> **PROMPT**: Where in the data below does the word "Wrapper" appear? Copy each line that holds it.

Records from a collection:
((

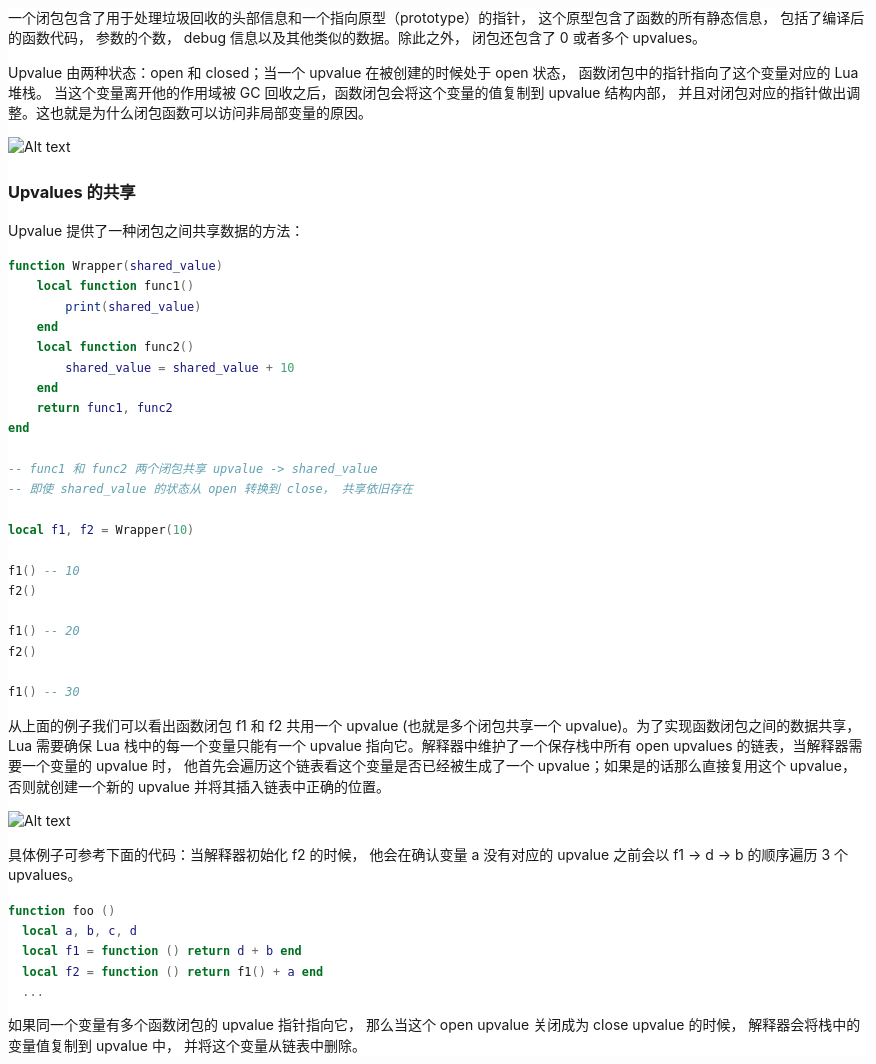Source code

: 一个闭包包含了用于处理垃圾回收的头部信息和一个指向原型（prototype）的指针， 这个原型包含了函数的所有静态信息， 包括了编译后的函数代码， 参数的个数， debug 信息以及其他类似的数据。除此之外， 闭包还包含了 0 或者多个 upvalues。

Upvalue 由两种状态：open 和 closed；当一个 upvalue 在被创建的时候处于 open 状态， 函数闭包中的指针指向了这个变量对应的 Lua 堆栈。 当这个变量离开他的作用域被 GC 回收之后，函数闭包会将这个变量的值复制到 upvalue 结构内部， 并且对闭包对应的指针做出调整。这也就是为什么闭包函数可以访问非局部变量的原因。

![Alt text](/img/lua-image-1.png)

### Upvalues 的共享

Upvalue 提供了一种闭包之间共享数据的方法：

```lua
function Wrapper(shared_value)
    local function func1()
        print(shared_value)
    end
    local function func2()
        shared_value = shared_value + 10
    end
    return func1, func2
end

-- func1 和 func2 两个闭包共享 upvalue -> shared_value
-- 即使 shared_value 的状态从 open 转换到 close， 共享依旧存在

local f1, f2 = Wrapper(10)

f1() -- 10
f2()

f1() -- 20
f2()

f1() -- 30
```

从上面的例子我们可以看出函数闭包 f1 和 f2 共用一个 upvalue (也就是多个闭包共享一个 upvalue)。为了实现函数闭包之间的数据共享， Lua 需要确保 Lua 栈中的每一个变量只能有一个 upvalue 指向它。解释器中维护了一个保存栈中所有 open upvalues 的链表，当解释器需要一个变量的 upvalue 时， 他首先会遍历这个链表看这个变量是否已经被生成了一个 upvalue；如果是的话那么直接复用这个 upvalue， 否则就创建一个新的 upvalue 并将其插入链表中正确的位置。

![Alt text](/img/lua-image-2.png)

具体例子可参考下面的代码：当解释器初始化 f2 的时候， 他会在确认变量 a 没有对应的 upvalue 之前会以 f1 -> d -> b 的顺序遍历 3 个 upvalues。

```lua
function foo ()
  local a, b, c, d
  local f1 = function () return d + b end
  local f2 = function () return f1() + a end
  ...
```

如果同一个变量有多个函数闭包的 upvalue 指针指向它， 那么当这个 open upvalue 关闭成为 close upvalue 的时候， 解释器会将栈中的变量值复制到 upvalue 中， 并将这个变量从链表中删除。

))

> **ANSWER TO THIS EXERCISE**:
function Wrapper(shared_value)
local f1, f2 = Wrapper(10)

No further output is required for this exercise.